No, It is very harmful for stomach because of rapid cold and of a number of chemicals it contains. Plus, it irritates my teeth and makes my throat sore.


----------



## Unknown0001 (Aug 2, 2013)

Yes but not as much as cakes.


----------



## C808 (Sep 22, 2014)

I really like it. I love it! :b


----------



## jcastaway (Jul 11, 2014)

Yes, buy me a bucket of pralines and cream ice cream and I'll love you forever.


----------



## visualkeirockstar (Aug 5, 2012)

Don't like it or hate it. I do crave some during a hot day. Summer gone already so i won't have to worry about it. I'm gonna miss iced coffee the most.


----------



## kittys (Sep 26, 2014)

yes!! even if i'm lactose intolerant ;w;


----------



## Noll (Mar 29, 2011)

I like it, but seeing as how I'm steering clear of sweets and unnecessary foods as of late I never really eat it anymore.


----------



## sprawl (Apr 20, 2014)

I love ice cream. And ice cream cake. yes


----------



## Ape (Sep 27, 2014)

I eat it all the time. My body's gonna be in for a real doozy when my metabolism slows down. It's so bad because the stuff is like tooth-acid, but jeez it makes any problem just melt away...


----------



## ImBrittany (Nov 2, 2013)

Used to love it but I haven't had it in a while


----------



## cooperativeCreature (Sep 6, 2010)

It's poison to me.


----------



## dontwaitupforme (Feb 23, 2013)

haagen dazs. mm, deffo.


----------



## KILOBRAVO (Sep 17, 2011)

tend to prefer vanilla only.... otherwise not fussed about it at all. its Ok.

dont like chocolate ice cream at all..... 

add sprinkles and d wafer or two..... and maybe some raspberry juice..... and its good. 

dont like the ice cream headache though LOL


----------



## ShatteredGlass (Oct 12, 2012)

I find ice cream to be rather overrated. I like the taste of ice cream most of the time (especially the flavours of the premium brands), but it's so cold that it hurts my teeth quite a bit, and I personally hate licking ice cream. It feels gross to me. I bite it, but my teeth are super sensitive, so it's a slightly painful experience.

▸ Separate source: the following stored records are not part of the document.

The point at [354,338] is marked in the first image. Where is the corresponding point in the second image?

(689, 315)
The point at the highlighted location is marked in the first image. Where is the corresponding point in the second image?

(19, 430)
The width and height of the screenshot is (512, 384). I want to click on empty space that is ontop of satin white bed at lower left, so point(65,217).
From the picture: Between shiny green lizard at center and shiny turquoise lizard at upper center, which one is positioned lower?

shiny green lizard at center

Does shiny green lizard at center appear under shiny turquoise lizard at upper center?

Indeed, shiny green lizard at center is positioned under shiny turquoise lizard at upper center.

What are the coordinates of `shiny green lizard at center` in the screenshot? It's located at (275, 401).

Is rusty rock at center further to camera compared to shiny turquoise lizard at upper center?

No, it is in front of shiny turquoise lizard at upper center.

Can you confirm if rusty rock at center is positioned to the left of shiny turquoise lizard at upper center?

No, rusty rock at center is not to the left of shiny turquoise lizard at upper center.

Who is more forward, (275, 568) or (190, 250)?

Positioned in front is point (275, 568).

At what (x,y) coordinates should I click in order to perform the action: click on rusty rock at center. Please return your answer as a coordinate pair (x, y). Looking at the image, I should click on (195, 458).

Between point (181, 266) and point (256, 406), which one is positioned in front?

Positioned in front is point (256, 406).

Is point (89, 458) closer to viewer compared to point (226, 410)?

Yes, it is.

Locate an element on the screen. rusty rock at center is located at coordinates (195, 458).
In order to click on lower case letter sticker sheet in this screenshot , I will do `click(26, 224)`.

Overall, ice cream is so-so. It's better in a bowl/carton. Plus, melting ice cream sucks. Especially in the summer. I don't like eating ice cream from a cone because it usually ends up melting and going down the cone, making my hands/the cone sticky. Embarrassing. :um

From a cone - meh
From a bowl/carton - pretty good.


----------



## Mavrick (Dec 22, 2013)

I love ice cream! I'm boring though, I like vanilla, but with some chocolate syrup.


----------



## AussiePea (Mar 27, 2007)

With milo sprinkled over the top.

Perf


----------



## Owl-99 (Mar 7, 2012)

No but I like creamed ice.


----------



## alienbird (Apr 9, 2010)

Ice cream + brownies, plz <3


----------



## AussiePea (Mar 27, 2007)

Grand said:


> Ice cream + brownies, plz <3


You're a monster


----------



## Marko3 (Mar 18, 2014)

ice creammmmmmmmmmmmmmmmm :mushy


----------



## 8888 (Oct 16, 2014)

yes, love ice cream! I always buy non-dairy since I am lactose intolerant. If you get the right kind they are very good. Some sorbets I like too, and frozen mango fruit bars.


----------



## SD92 (Nov 9, 2013)

Yes, I like the taste a lot, especially Ben and Jerry's. But it's too unhealthy to be eaten often, so I only have Ice Cream about once every 3-4 months.


----------



## Relz (Oct 31, 2011)

Ice cream is pretty good. I like cookie dough flavor. :b


----------



## MildSA (Sep 29, 2014)

Sugary stuff make my skin break out:mum so I avoid it like a plague.....but I used to have a sweet tooth back in the days.


----------



## Ape in space (May 31, 2010)

Yes, I like that non-fat vanilla frogurt from Baskin Robbins.


----------



## Marlon (Jun 27, 2011)

lord take me now pls


----------